Farīd al-Dīn ʿAṭṭār of Nishapur, c. 1145–c. 1221. Persian Sufi poet, pharmacist (the name "Attar" means druggist or perfumer — he ran the family apothecary), and one of the most important influences on Rumi, who said: "Attar was the soul; Sanai his two eyes; I came after Sanai and Attar." He is believed to have been killed in the Mongol sack of Nishapur in his seventies. His masterpiece, *The Conference of the Birds* (*Manṭiq al-Ṭayr*), is an allegory in roughly 4,500 couplets: the birds of the world gather and set out to find their king, the mythic Simurgh. They cross seven terrifying valleys — Quest, Love, Knowledge, Detachment, Unity, Bewilderment, Annihilation. Most die or turn back. Thirty arrive. And there, at the end of the road, they discover that *Si-murgh* in Persian means "thirty birds": the king they have sought their whole lives is the community of those who made the journey, reflected in the divine mirror. Core teaching: the seeker, the path, and the sought are not three things. Annihilation of the false self is not the loss of you; it is the finding of what you always already were.
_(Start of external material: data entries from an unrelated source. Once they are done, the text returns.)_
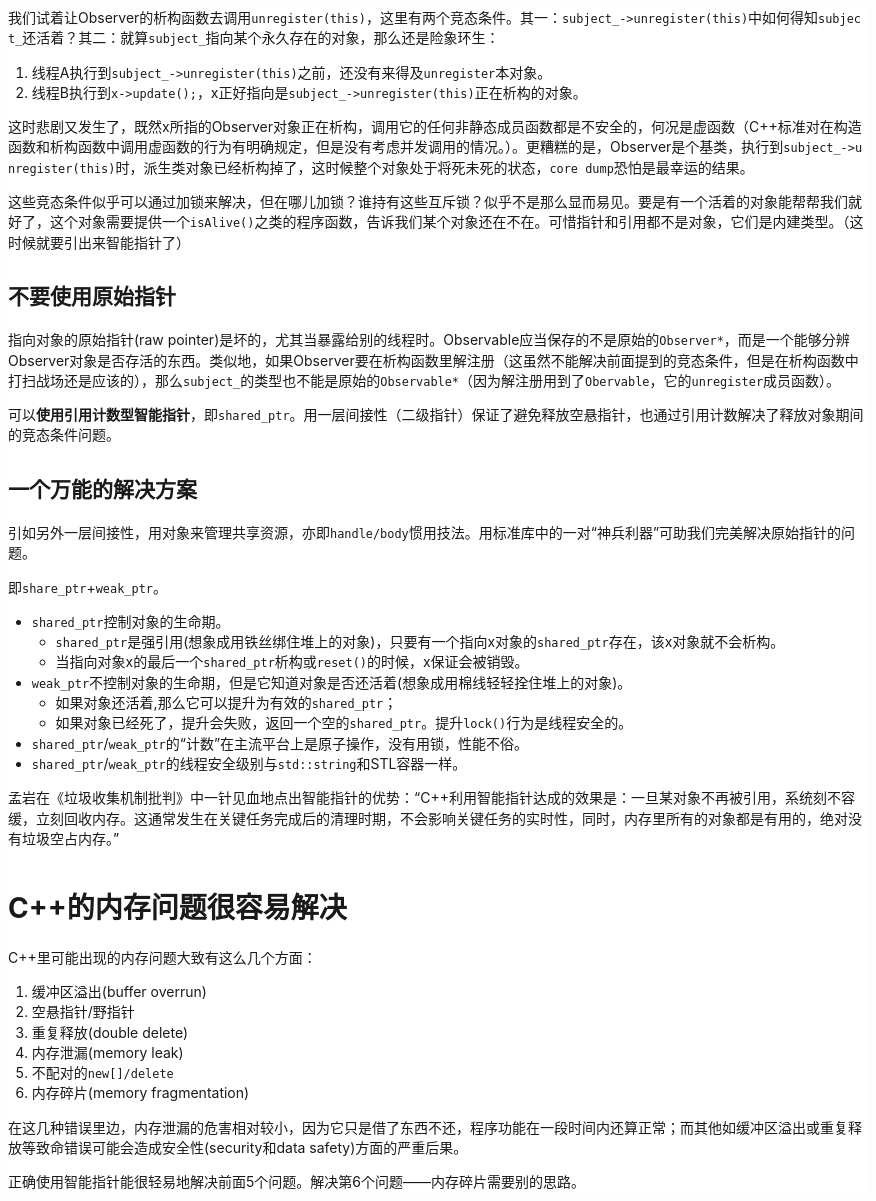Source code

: 我们试着让Observer的析构函数去调用`unregister(this)`，这里有两个竞态条件。其一：`subject_->unregister(this)`中如何得知`subject_`还活着？其二：就算`subject_`指向某个永久存在的对象，那么还是险象环生：

1. 线程A执行到`subject_->unregister(this)`之前，还没有来得及`unregister`本对象。
2. 线程B执行到`x->update();`，x正好指向是`subject_->unregister(this)`正在析构的对象。

这时悲剧又发生了，既然x所指的Observer对象正在析构，调用它的任何非静态成员函数都是不安全的，何况是虚函数（C++标准对在构造函数和析构函数中调用虚函数的行为有明确规定，但是没有考虑并发调用的情况。）。更糟糕的是，Observer是个基类，执行到`subject_->unregister(this)`时，派生类对象已经析构掉了，这时候整个对象处于将死未死的状态，`core dump`恐怕是最幸运的结果。

这些竞态条件似乎可以通过加锁来解决，但在哪儿加锁？谁持有这些互斥锁？似乎不是那么显而易见。要是有一个活着的对象能帮帮我们就好了，这个对象需要提供一个`isAlive()`之类的程序函数，告诉我们某个对象还在不在。可惜指针和引用都不是对象，它们是内建类型。（这时候就要引出来智能指针了）

## 不要使用原始指针

指向对象的原始指针(raw pointer)是坏的，尤其当暴露给别的线程时。Observable应当保存的不是原始的`Observer*`，而是一个能够分辨Observer对象是否存活的东西。类似地，如果Observer要在析构函数里解注册（这虽然不能解决前面提到的竞态条件，但是在析构函数中打扫战场还是应该的），那么`subject_`的类型也不能是原始的`Observable*`（因为解注册用到了`Obervable`，它的`unregister`成员函数）。

可以**使用引用计数型智能指针**，即`shared_ptr`。用一层间接性（二级指针）保证了避免释放空悬指针，也通过引用计数解决了释放对象期间的竞态条件问题。

## 一个万能的解决方案

引如另外一层间接性，用对象来管理共享资源，亦即`handle/body`惯用技法。用标准库中的一对“神兵利器”可助我们完美解决原始指针的问题。

即`share_ptr`+`weak_ptr`。

* `shared_ptr`控制对象的生命期。
  * `shared_ptr`是强引用(想象成用铁丝绑住堆上的对象)，只要有一个指向x对象的`shared_ptr`存在，该x对象就不会析构。
  * 当指向对象x的最后一个`shared_ptr`析构或`reset()`的时候，x保证会被销毁。
* `weak_ptr`不控制对象的生命期，但是它知道对象是否还活着(想象成用棉线轻轻拴住堆上的对象)。
  * 如果对象还活着,那么它可以提升为有效的`shared_ptr`；
  * 如果对象已经死了，提升会失败，返回一个空的`shared_ptr`。提升`lock()`行为是线程安全的。
* `shared_ptr`/`weak_ptr`的“计数”在主流平台上是原子操作，没有用锁，性能不俗。
* `shared_ptr`/`weak_ptr`的线程安全级别与`std::string`和STL容器一样。

孟岩在《垃圾收集机制批判》中一针见血地点出智能指针的优势：“C++利用智能指针达成的效果是：一旦某对象不再被引用，系统刻不容缓，立刻回收内存。这通常发生在关键任务完成后的清理时期，不会影响关键任务的实时性，同时，内存里所有的对象都是有用的，绝对没有垃圾空占内存。”

# C++的内存问题很容易解决

C++里可能出现的内存问题大致有这么几个方面：

1. 缓冲区溢出(buffer overrun)
2. 空悬指针/野指针
3. 重复释放(double delete)
4. 内存泄漏(memory leak)
5. 不配对的`new[]/delete`
6. 内存碎片(memory fragmentation)

在这几种错误里边，内存泄漏的危害相对较小，因为它只是借了东西不还，程序功能在一段时间内还算正常；而其他如缓冲区溢出或重复释放等致命错误可能会造成安全性(security和data safety)方面的严重后果。

正确使用智能指针能很轻易地解决前面5个问题。解决第6个问题——内存碎片需要别的思路。
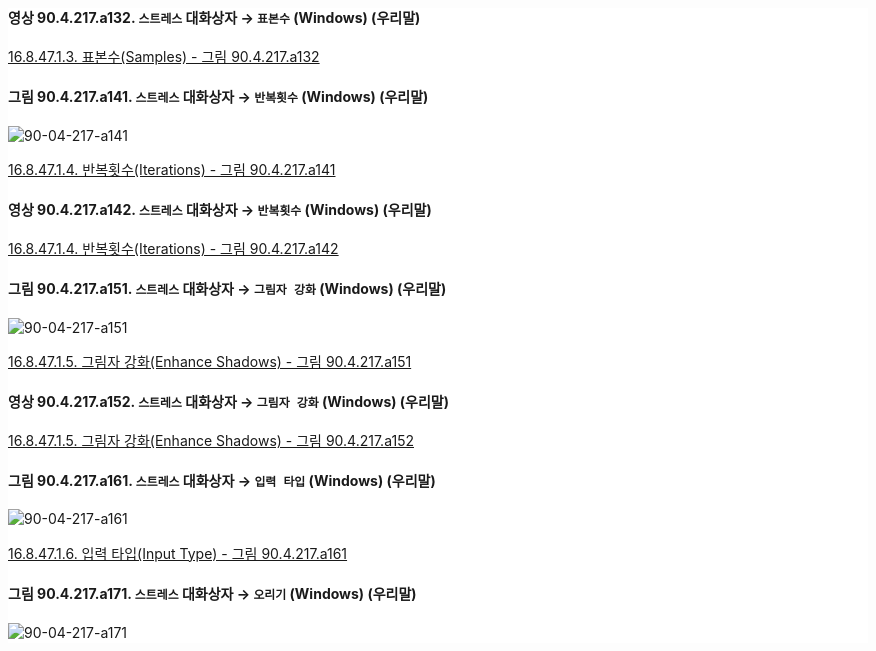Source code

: <a id="90-04-217-a132"></a>

#### 영상 90.4.217.a132. `스트레스` 대화상자 → `표본수` (Windows) (우리말)
<video controls="controls" width="640" height="360" src="https://github.com/user-attachments/assets/b0e040bf-9a23-40f6-ba83-f65ce90c1022"></video>

[16.8.47.1.3. 표본수(Samples) - 그림 90.4.217.a132](./16-08-47-01-03-samples.md#90-04-217-a132)

<a id="90-04-217-a141"></a>

#### 그림 90.4.217.a141. `스트레스` 대화상자 → `반복횟수` (Windows) (우리말)
<img width="448" height="423" alt="90-04-217-a141" src="https://github.com/user-attachments/assets/ba9750cd-82f8-4da0-8523-323fe15fcb4b" />

[16.8.47.1.4. 반복횟수(Iterations) - 그림 90.4.217.a141](./16-08-47-01-04-iterations.md#90-04-217-a141)

<a id="90-04-217-a142"></a>

#### 영상 90.4.217.a142. `스트레스` 대화상자 → `반복횟수` (Windows) (우리말)
<video controls="controls" width="640" height="360" src="https://github.com/user-attachments/assets/4451ee10-34ef-446a-aeb7-012941b237e4"></video>

[16.8.47.1.4. 반복횟수(Iterations) - 그림 90.4.217.a142](./16-08-47-01-04-iterations.md#90-04-217-a142)

<a id="90-04-217-a151"></a>

#### 그림 90.4.217.a151. `스트레스` 대화상자 → `그림자 강화` (Windows) (우리말)
<img width="448" height="423" alt="90-04-217-a151" src="https://github.com/user-attachments/assets/e3197b28-1af3-4ab1-b289-056a84ee9b87" />

[16.8.47.1.5. 그림자 강화(Enhance Shadows) - 그림 90.4.217.a151](./16-08-47-01-05-enhance_shadows.md#90-04-217-a151)

<a id="90-04-217-a152"></a>

#### 영상 90.4.217.a152. `스트레스` 대화상자 → `그림자 강화` (Windows) (우리말)
<video controls="controls" width="640" height="360" src="https://github.com/user-attachments/assets/cafa4351-a960-4fa1-986e-d449777812bc"></video>

[16.8.47.1.5. 그림자 강화(Enhance Shadows) - 그림 90.4.217.a152](./16-08-47-01-05-enhance_shadows.md#90-04-217-a152)

<a id="90-04-217-a161"></a>

#### 그림 90.4.217.a161. `스트레스` 대화상자 → `입력 타입` (Windows) (우리말)
<img width="448" height="454" alt="90-04-217-a161" src="https://github.com/user-attachments/assets/4781eaa4-9d07-40f4-9e76-703897eab5f9" />

[16.8.47.1.6. 입력 타입(Input Type) - 그림 90.4.217.a161](./16-08-47-01-06-input_type.md#90-04-217-a161)

<a id="90-04-217-a171"></a>

#### 그림 90.4.217.a171. `스트레스` 대화상자 → `오리기` (Windows) (우리말)
<img width="448" height="457" alt="90-04-217-a171" src="https://github.com/user-attachments/assets/5b18e284-e147-48c2-a4c7-a6b20189ed3b" />
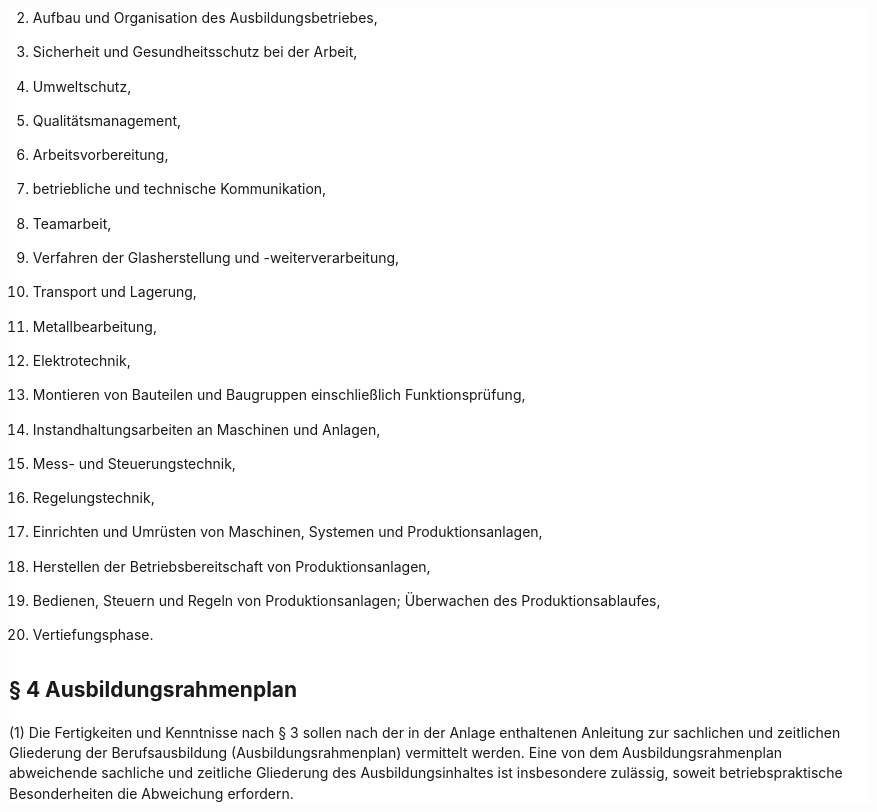 2.  Aufbau und Organisation des Ausbildungsbetriebes,


3.  Sicherheit und Gesundheitsschutz bei der Arbeit,


4.  Umweltschutz,


5.  Qualitätsmanagement,


6.  Arbeitsvorbereitung,


7.  betriebliche und technische Kommunikation,


8.  Teamarbeit,


9.  Verfahren der Glasherstellung und -weiterverarbeitung,


10. Transport und Lagerung,


11. Metallbearbeitung,


12. Elektrotechnik,


13. Montieren von Bauteilen und Baugruppen einschließlich
    Funktionsprüfung,


14. Instandhaltungsarbeiten an Maschinen und Anlagen,


15. Mess- und Steuerungstechnik,


16. Regelungstechnik,


17. Einrichten und Umrüsten von Maschinen, Systemen und
    Produktionsanlagen,


18. Herstellen der Betriebsbereitschaft von Produktionsanlagen,


19. Bedienen, Steuern und Regeln von Produktionsanlagen; Überwachen des
    Produktionsablaufes,


20. Vertiefungsphase.

## § 4 Ausbildungsrahmenplan

(1) Die Fertigkeiten und Kenntnisse nach § 3 sollen nach der in der
Anlage enthaltenen Anleitung zur sachlichen und zeitlichen Gliederung
der Berufsausbildung (Ausbildungsrahmenplan) vermittelt werden. Eine
von dem Ausbildungsrahmenplan abweichende sachliche und zeitliche
Gliederung des Ausbildungsinhaltes ist insbesondere zulässig, soweit
betriebspraktische Besonderheiten die Abweichung erfordern.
Key works: *The Conference of the Birds*, *The Book of Affliction* (*Musibatnameh*), *The Book of Secrets*, *Tadhkirat al-Awliyāʾ* (*Memorial of the Saints*, prose lives of earlier Sufis).
Known for
- Conference of the Birds
- Seven Valleys
- Tadhkirat al-Awliya
- The Simurgh
Best for
- The long journey
- Stages of the spiritual path
- Doubt mid-journey
- Searching outside for what is inside
Their signature question
“What if the One you are seeking is also the one who is seeking?”